In this study, fracturing experiments were conducted with two different kinds of coal (fat coal and anthracite) and one type of mudstone. Three different fracturing fluids are adopted, including water, liquid CO2 (L-CO2), and supercritical CO2 (Sc-CO2). The fracture surfaces induced by the different fluids were 3D scanned to quantify the roughness and the fracture apertures of the specimens. Furthermore, the permeabilities of the specimens were measured after fracturing. The main conclusions from this study are summarized as follows:

  1. 1.

    The breakdown pressures of waterless fracturing in the coal specimens were significantly lower than that of hydraulic fracturing.

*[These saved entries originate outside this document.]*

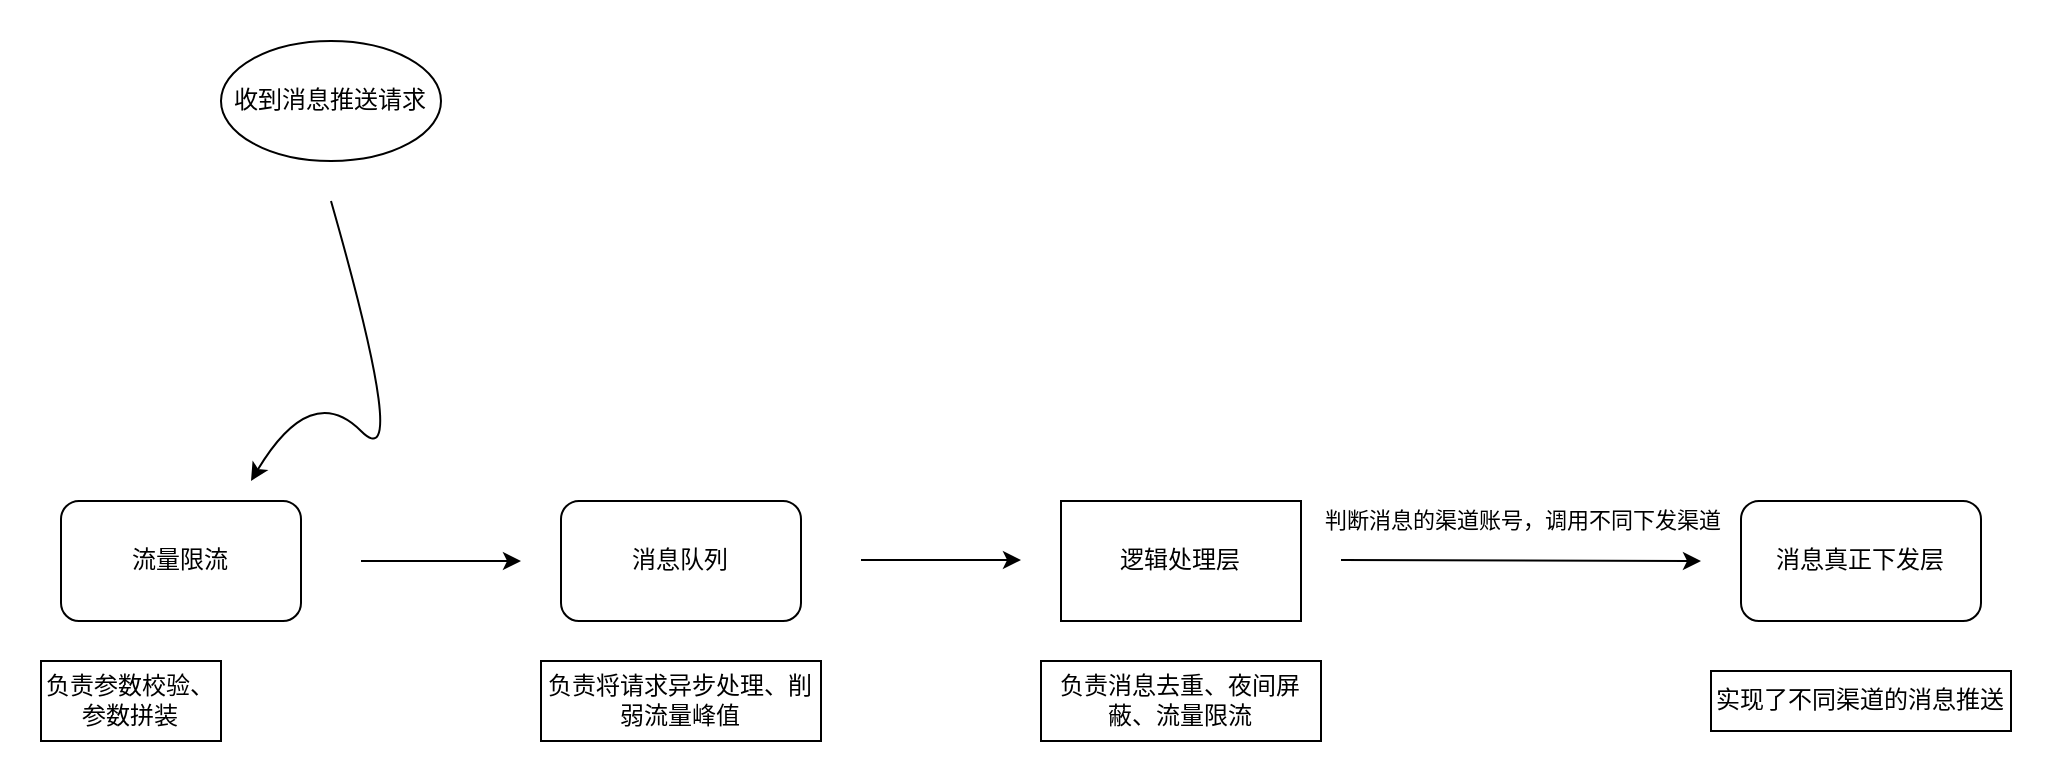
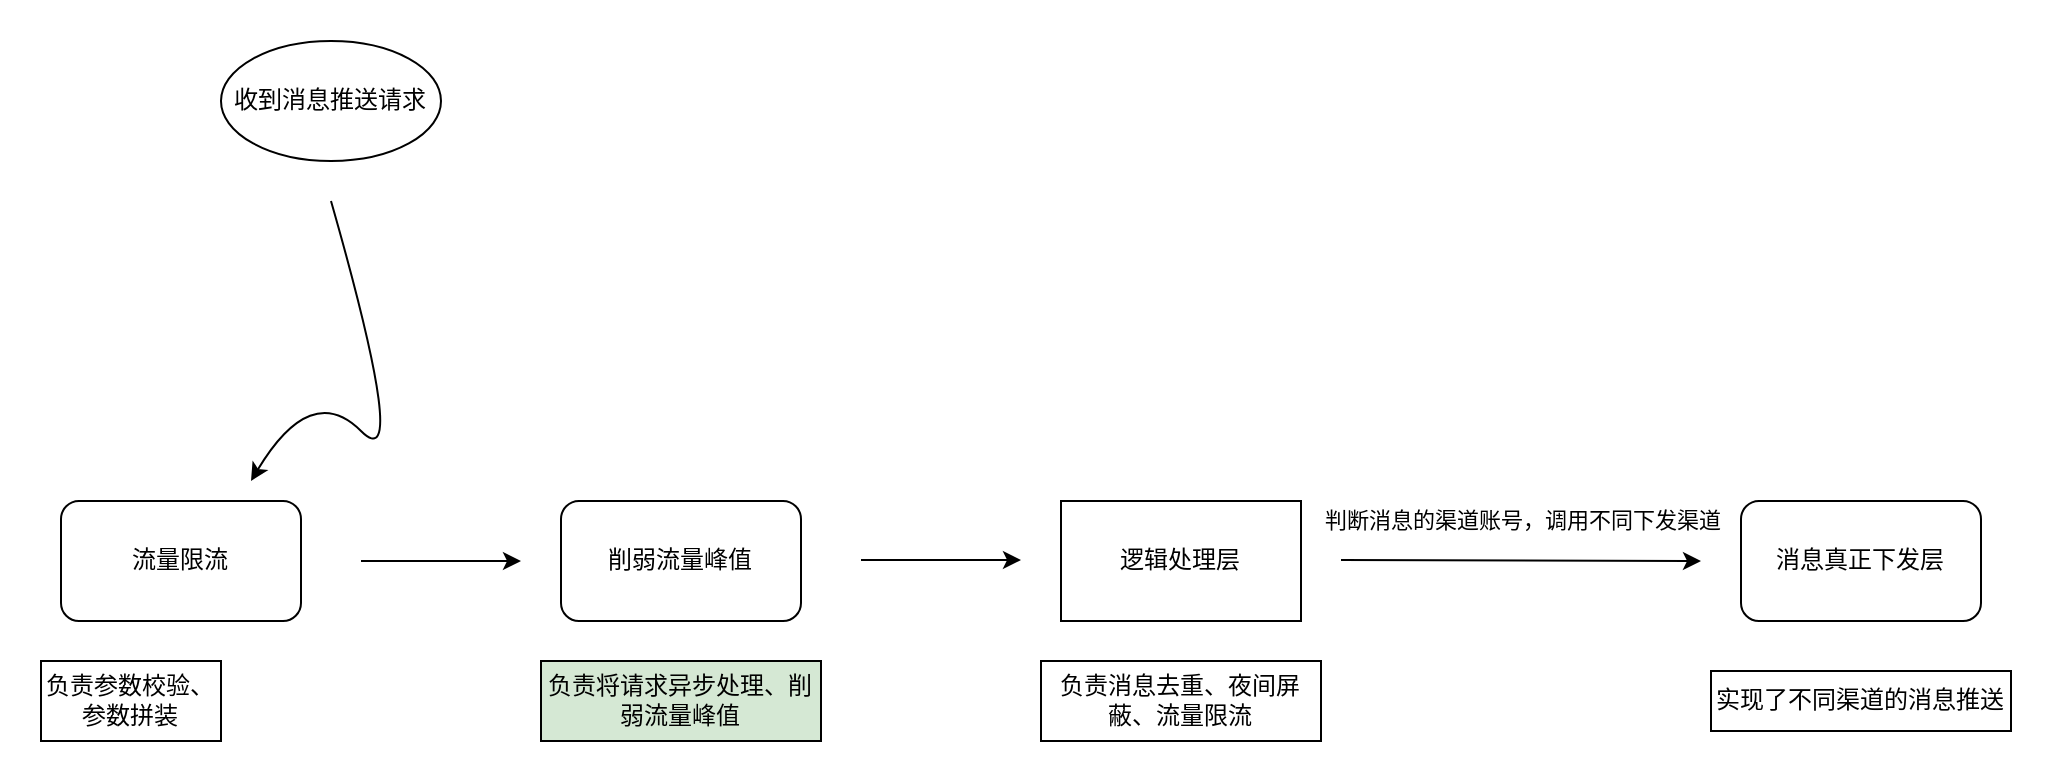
  <mxCell id="0" />
  <mxCell id="1" parent="0" />
  <mxCell id="2" value="收到消息推送请求" style="ellipse;whiteSpace=wrap;html=1;" vertex="1" parent="1"><mxGeometry x="110" y="20" width="110" height="60" as="geometry" /></mxCell>
  <mxCell id="3" value="" style="curved=1;endArrow=classic;html=1;rounded=0;" edge="1" parent="1"><mxGeometry width="50" height="50" relative="1" as="geometry"><mxPoint x="165" y="100" as="sourcePoint" /><mxPoint x="125" y="240" as="targetPoint" /><Array as="points"><mxPoint x="205" y="240" /><mxPoint x="155" y="190" /></Array></mxGeometry></mxCell>
  <mxCell id="4" value="流量限流" style="rounded=1;whiteSpace=wrap;html=1;" vertex="1" parent="1"><mxGeometry x="30" y="250" width="120" height="60" as="geometry" /></mxCell>
  <mxCell id="5" value="负责参数校验、参数拼装" style="rounded=0;whiteSpace=wrap;html=1;" vertex="1" parent="1"><mxGeometry x="20" y="330" width="90" height="40" as="geometry" /></mxCell>
  <mxCell id="6" value="" style="endArrow=classic;html=1;rounded=0;" edge="1" parent="1"><mxGeometry width="50" height="50" relative="1" as="geometry"><mxPoint x="180" y="280" as="sourcePoint" /><mxPoint x="260" y="280" as="targetPoint" /></mxGeometry></mxCell>
- <mxCell id="7" value="消息队列" style="rounded=1;whiteSpace=wrap;html=1;" vertex="1" parent="1"><mxGeometry x="280" y="250" width="120" height="60" as="geometry" /></mxCell>
- <mxCell id="8" value="负责将请求异步处理、削弱流量峰值" style="rounded=0;whiteSpace=wrap;html=1;" vertex="1" parent="1"><mxGeometry x="270" y="330" width="140" height="40" as="geometry" /></mxCell>
+ <mxCell id="7" value="削弱流量峰值" style="rounded=1;whiteSpace=wrap;html=1;" vertex="1" parent="1"><mxGeometry x="280" y="250" width="120" height="60" as="geometry" /></mxCell>
+ <mxCell id="8" value="负责将请求异步处理、削弱流量峰值" style="rounded=0;whiteSpace=wrap;html=1;fillColor=#d5e8d4;" vertex="1" parent="1"><mxGeometry x="270" y="330" width="140" height="40" as="geometry" /></mxCell>
  <mxCell id="9" value="" style="endArrow=classic;html=1;rounded=0;" edge="1" parent="1"><mxGeometry width="50" height="50" relative="1" as="geometry"><mxPoint x="430" y="279.5" as="sourcePoint" /><mxPoint x="510" y="279.5" as="targetPoint" /></mxGeometry></mxCell>
  <mxCell id="10" value="逻辑处理层" style="whiteSpace=wrap;html=1;rounded=0;" vertex="1" parent="1"><mxGeometry x="530" y="250" width="120" height="60" as="geometry" /></mxCell>
  <mxCell id="11" value="负责消息去重、夜间屏蔽、流量限流" style="rounded=0;whiteSpace=wrap;html=1;" vertex="1" parent="1"><mxGeometry x="520" y="330" width="140" height="40" as="geometry" /></mxCell>
  <mxCell id="12" value="" style="endArrow=classic;html=1;rounded=0;" edge="1" parent="1"><mxGeometry width="50" height="50" relative="1" as="geometry"><mxPoint x="670" y="279.5" as="sourcePoint" /><mxPoint x="850" y="280" as="targetPoint" /></mxGeometry></mxCell>
  <mxCell id="13" value="判断消息的渠道账号，调用不同下发渠道" style="edgeLabel;html=1;align=center;verticalAlign=middle;resizable=0;points=[];" vertex="1" connectable="0" parent="12"><mxGeometry x="0.325" y="2" relative="1" as="geometry"><mxPoint x="-29" y="-18" as="offset" /></mxGeometry></mxCell>
  <mxCell id="14" value="消息真正下发层" style="rounded=1;whiteSpace=wrap;html=1;" vertex="1" parent="1"><mxGeometry x="870" y="250" width="120" height="60" as="geometry" /></mxCell>
  <mxCell id="15" value="实现了不同渠道的消息推送" style="rounded=0;whiteSpace=wrap;html=1;" vertex="1" parent="1"><mxGeometry x="855" y="335" width="150" height="30" as="geometry" /></mxCell>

Among them, the breakdown pressures of Sc-CO2 fracturing is the lowest, 16.65%, 12.25%, and 11.83% lower than L-CO2 fracturing and 38.25%, 30.93% and 25.51% lower than water hydraulic fracturing for the fat coal, anthracite, and mudstone specimens, respectively. Moreover, the high-rank anthracite specimens exhibited higher breakdown pressures than the mid-rank coal fat coal specimens for all three fracturing fluids.

  2. 2.

    Sc-CO2 fracturing induced far more cracks than L-CO2, and formed wide and complex fracture networks. Measurements of fracture surface morphology were carried out, which showed that the three-dimensional roughness coefficient, Rs, of the fractures induced by Sc-CO2 were larger than those caused by the other two fracturing fluids for all three samples types. Therefore, the fracture surfaces created by Sc-CO2 are rougher and more tortuous. Meanwhile, the Rs values for the fat coal were greater than those for the anthracite regardless of fracturing fluid, which indicates that more tortuous crack surfaces may take place in lower rank coals. Moreover, the fracture apertures of the specimens were determined by positioning scanning, whose results shows that the average single fracture apertures of the ScCO2-induced cracks were the smallest amongst the three fracturing fluids.

  3. 3.

    Viscosity of the fracturing fluid is the key factors influencing the crack propagation path and fracture surface topography. The diffusion lengths of Sc-CO2, L-CO2, and water were estimated to be 3453.11 μm, 1916.25 μm, and 1081.85 μm, respectively; hence, the diffusion range of Sc-CO2 in the specimens is larger than the other two fluids. The capillary effect is another critical factor that influences the propagation of induced cracks, as it has a bearing on the intrusion of fracturing fluid into the coal matrix. The threshold pore diameters that allow the permeation of Sc-CO2 and water into the coal body were estimated to be 100 nm and 211 nm, respectively, suggesting that Sc-CO2 is more likely than water to permeate into the coal matrix through smaller pores during the fracturing fluid injection. Hence, the more extensive fractured area as seen in the specimens injected with Sc-CO2 may be attributed to these two factors (i.e. diffusion length and capillary effects).

  4. 4.

    For the fat coal specimens, the effective hydraulic aperture, \(\stackrel{-}{e}\), caused by Sc-CO2 fracturing was 3.05 times larger than that caused by water fracturing and 2.18 times greater than that induced by L-CO2 fracturing. Similarly, for the anthracite specimens, the \(\stackrel{-}{e}\) value caused by Sc-CO2 fracturing was 3.75 and 2.49 times greater than water and L-CO2 fracturing, respectively. These results demonstrate that Sc-CO2 fracturing considerably improves the permeability of coals and is therefore beneficial to CBM recovery.